Selain itu, usai pelantikan pengurus, PBNU yang baru masih harus melengkapi kepengurusan ini, seperti membentuk lembaga-lembaga. Misalnya, LDNU  menangani aktivitas dakwah, LP Ma’arif NU (pendidikan), LPNU (ekonomi), LPPNU (pertanian), Lembaga Falakiyah (rukyatul hilal setiap bulan), LKNU (kesehatan), LBPI (penanggulangan bencana alam), LTM (kemesjidan), LTN (penerbitan), LBM (kajian klasik – kontemporer), dan lain sebagainya. Total lembaga di lingkungan NU tak kurang dari 18, yang jika tiap lembaga pengurusnya 30 orang, itu artinya kepengurusan NU yang mengurusi lembaga tak kurang dari 540 orang. Ini belum termasuk badan otonom, seperti : Muslimat, Pemuda Ansor, Fatayat, IPNU dan IPPNU, JQH (mengurusi qari qari’ah), ISNU (mengurusi para sarjana dan intelektual), Sarbumusi (mengurusi karyawan dan tenaga kerja, serta buruh), dan lain sebagainya.

 

Sepertinya, keinginan untuk menjadi pengurus di lingkungan PBNU itu cukup besar, terbukti jauh hari sebelum muktamar berlangsung, polarisasi antar faksi di lingkungan NU itu telah mengemuka. Sehingga Prof Dr KH Said Aqil Siraj, MA, yang sudah 11 tahun menjadi Ketua Umum, yang sudah pernah menyampaikan tak bersedia lagi dicalonkan menjadi Ketua Umum PBNU, nyatanya kembali menyatakan kesediaannya. Kenapa ini bisa terjadi ? Karena orang-orang di sekitar beliau masih berhasrat untuk menjadi elemen PBNU, maka ramai-ramailah mereka mendorong penerima gelar doctor dari Umul Qura’ Mekkah tersebut maju kembali memimpin PBNU 5 tahun ke depan, agar mereka itu masih masuk gerbong PBNU  (begitu kira-kira ekspectasinya).

 

Sebagian dari actor-aktor pendukung tersebut, sesungguhnya umumnya sahabat-sahabat saya. Mereka itu dalam banyak kesempatan, minimal yang pernah dikader di PMII, ketika memberikan pencerahan organisasi, selalu mengedepankan pentingnya pengkaderan. Konsekwensi dari gagasan itu mereka lantang sekali menyuarakan urgensi regenerasi. Lantas kenapa sekarang gagasan ideal tersebut dikesampingkan ? Karena mereka berhasrat masuk kembali jajaran PBNU, sebagai konsekwensi (imbalan dari) mendorong dan membantu majunya kembali ketua umum yang hari ini mengendalikan PBNU. Ini mirip di pemerintahan, di mana pendukung calon presiden, konsekwensinya akan mendapatkan jabatan di kebinet, minimal di komisaris atau direktur BUMN.

 

Di sisi lain, ada gerakan perlawanan kembalinya Ketua Umum PBNU itu ke singgasana elite Tanfidziah.
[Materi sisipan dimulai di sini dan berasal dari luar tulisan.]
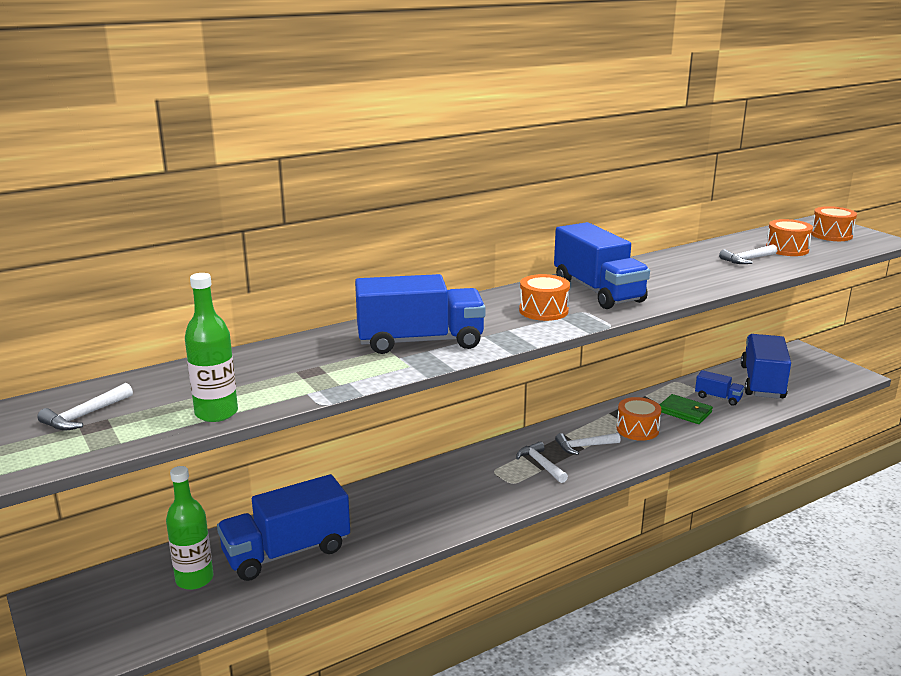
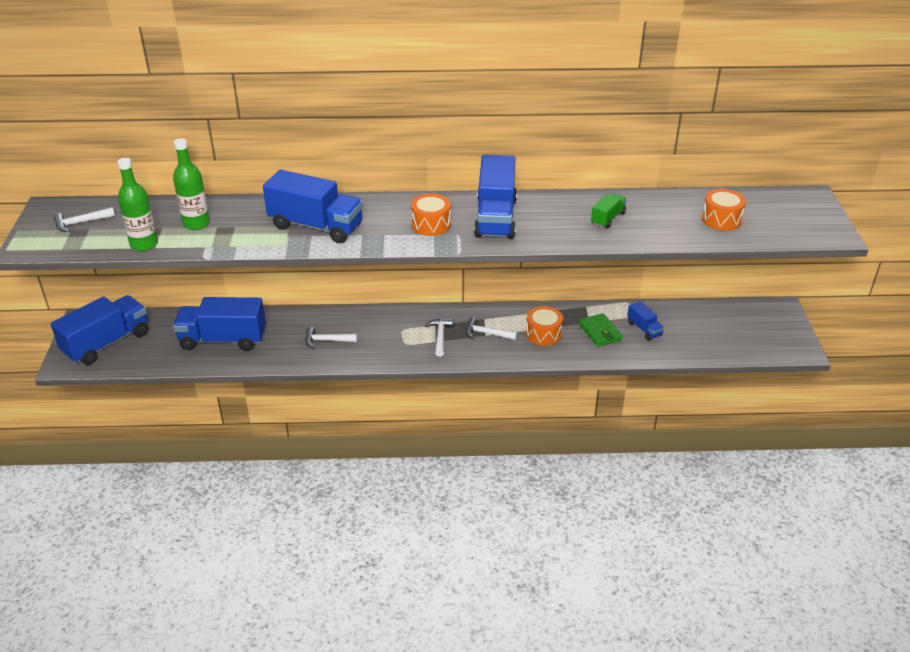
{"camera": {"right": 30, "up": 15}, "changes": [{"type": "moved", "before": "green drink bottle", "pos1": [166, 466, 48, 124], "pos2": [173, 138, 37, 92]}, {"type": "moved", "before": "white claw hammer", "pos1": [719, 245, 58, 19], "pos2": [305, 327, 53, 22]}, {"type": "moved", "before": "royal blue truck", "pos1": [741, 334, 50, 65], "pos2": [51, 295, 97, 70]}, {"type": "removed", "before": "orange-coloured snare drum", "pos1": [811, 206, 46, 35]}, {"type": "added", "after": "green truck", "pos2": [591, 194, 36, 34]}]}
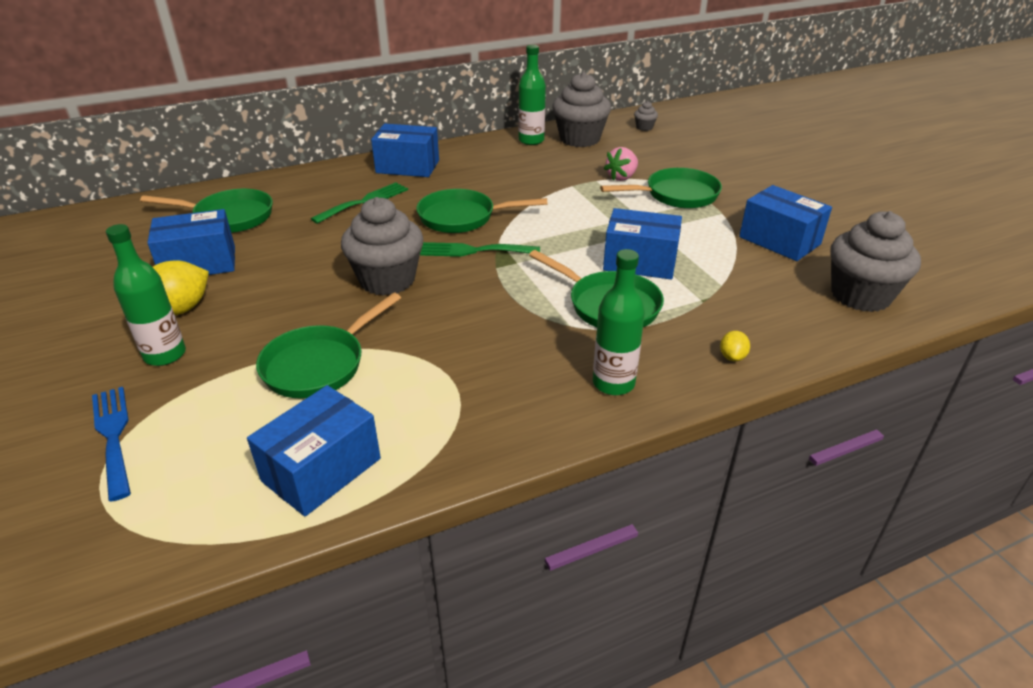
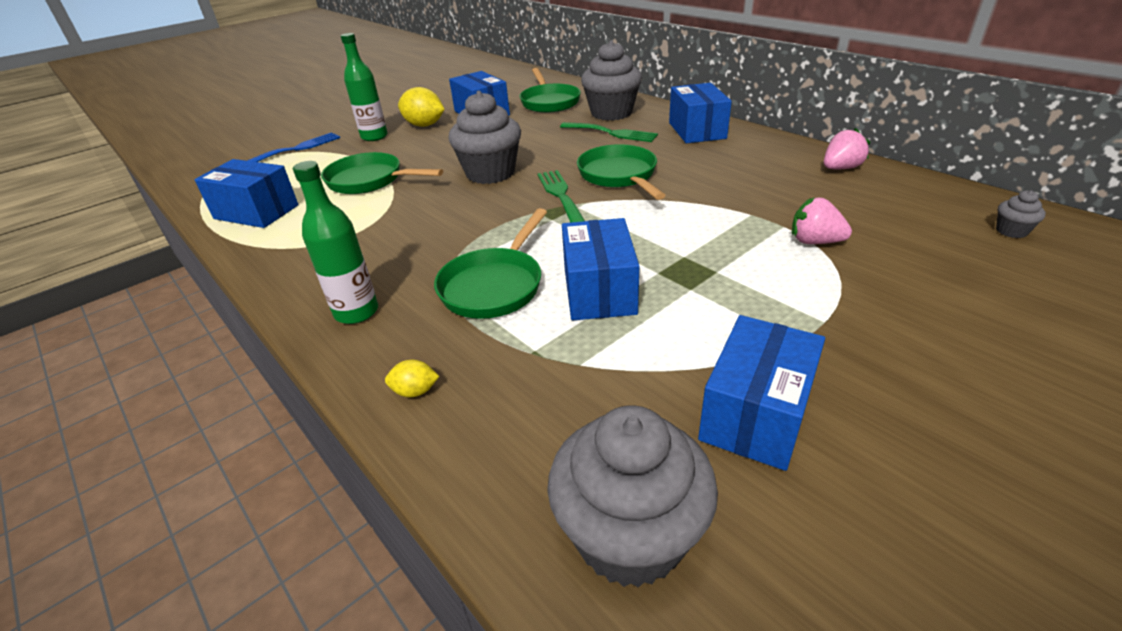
{"camera": {"right": 75, "up": 0}, "changes": [{"type": "replaced", "before": "green drink bottle", "after": "pink strawberry", "pos1": [518, 45, 28, 100], "pos2": [824, 128, 46, 41]}, {"type": "moved", "before": "grey muffin", "pos1": [552, 72, 59, 75], "pos2": [581, 40, 61, 81]}, {"type": "removed", "before": "green skillet", "pos1": [600, 168, 122, 40]}]}
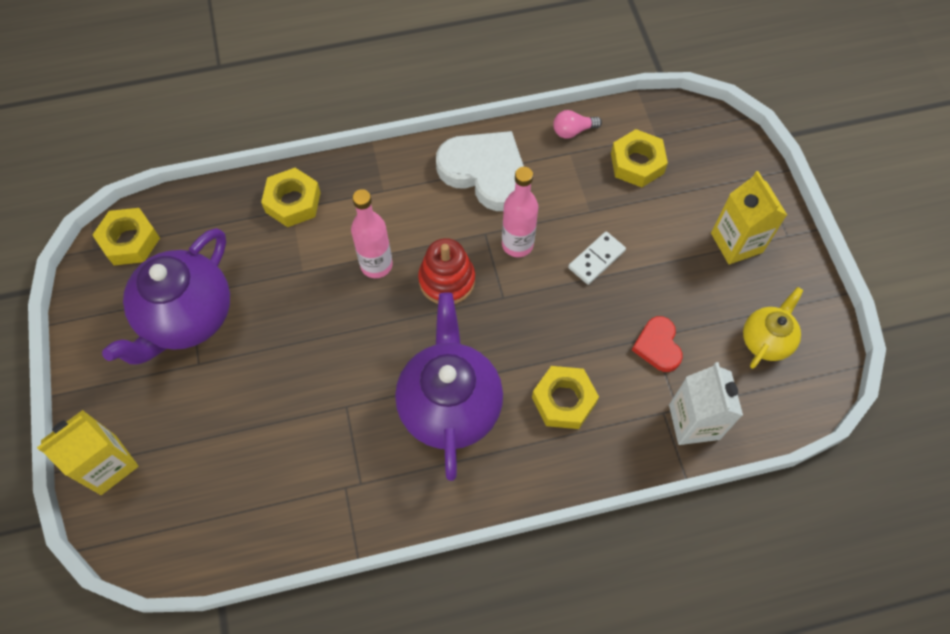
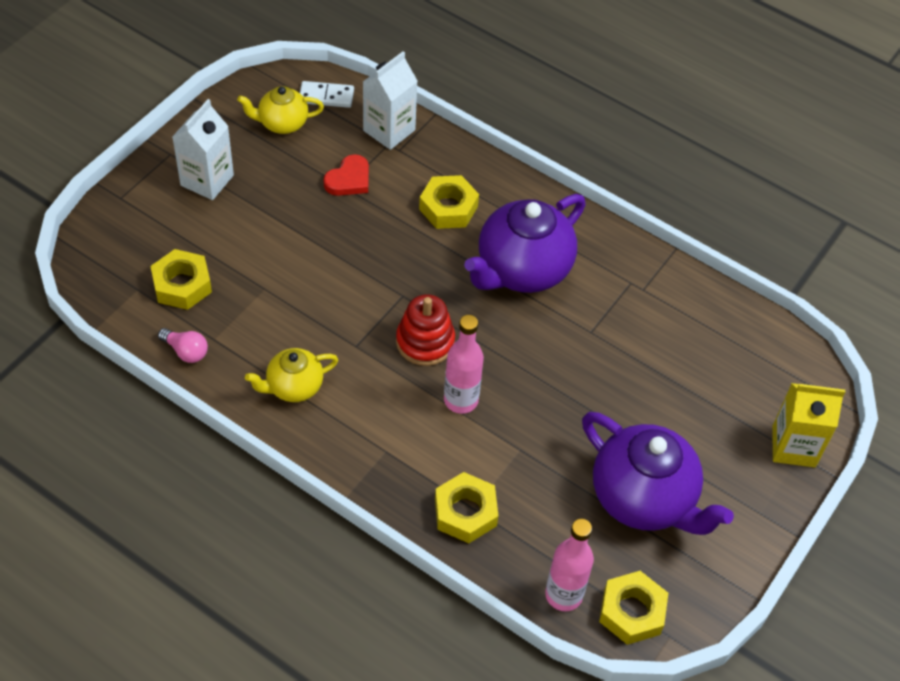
{"camera": {"right": -135, "up": -10}, "changes": [{"type": "turned", "before": "purple china teapot", "pos1": [102, 228, 128, 137], "pos2": [582, 412, 152, 123], "turn": 60}, {"type": "replaced", "before": "white heart shape", "after": "bright yellow china teapot", "pos1": [436, 131, 88, 80], "pos2": [245, 348, 93, 54]}, {"type": "moved", "before": "pink drink bottle", "pos1": [502, 167, 36, 90], "pos2": [545, 519, 49, 92]}, {"type": "moved", "before": "white domino piece", "pos1": [568, 231, 58, 54], "pos2": [300, 81, 54, 27]}, {"type": "recoloured", "before": "bright yellow carton", "after": "white carton", "pos1": [711, 171, 76, 93], "pos2": [172, 99, 62, 101]}]}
Alasannya adalah proses regenerasi organisasi. Bagaimana pun Ketua Umum PBNU hari ini sudah 2 (dua) periode, bahkan 11 tahun karena pandemic Covid-19. Beliau terpilih di Muktamar NU ke-32 di Makasar tahun 2010, terpilih kembali di Muktamar NU ke-33 di Jombang tahun 2015. Tak hanya itu, beliau menjadi elite PBNU sejak Gus Dur, hasil Muktamar NU ke-29 di Cipasung 1994, yang kemudian dilanjutkan hasil Muktamar NU ke-30 di Kediri tahun 1999 dan Muktamar NU ke-31 di Solo tahun 2004, dengan Ketua Umum-nya Kyai Hasyim Muzadi. Itu artinya beliau menjadi elite PBNU sudah di atas 20 tahun. Pertanyaannya, kapan bisa muncul kader baru di NU jika pemain atau actor lama masih selalu bercokol di organisasi ? Logika kelompok ini, dalam rentang waktu 10 tahun, harus selalu ada elite NU yang muncul di tengah umat nusantara ini, yang jumlah anggotanya terus meningkat.

 

Logika lainnya adalah wajah baru dan sekaligus ide baru, atau gagasan baru. Pendukung kelompok ini belakangan ternyata lumayan besar, mereka umumnya merupakan wajah-wajah muda, berlatar belakang pendidikan dari dunia global, dan interdisipliner. Kelompok ini memiliki networking yang luas dan kuat, serta mulai terbebas dari sekat-sekat yang membuat NU menjadi seperti “katak dalam tempurung”. Mereka justru pelaku tawasuth, tasamuh dan tawazun yang baik, seperti yang selalu diindoktrinasi NU kepada semua kadernya, entah melalui PKPNU, MKNU, atau pengkaderan di Banom dan Lembaga. Itu sebabnya mereka ini sudah tak lagi memasalahkan polarisasi masa lalu, yang justru kini bisa menjadi barrier kemajuan NU, seperti adanya polarisasi kader HMI yang mau active di NU dengan kader PMII yang tak semuanya mau active di NU, pendidikan pesantren atau bukan pesantren, dan sebagainya.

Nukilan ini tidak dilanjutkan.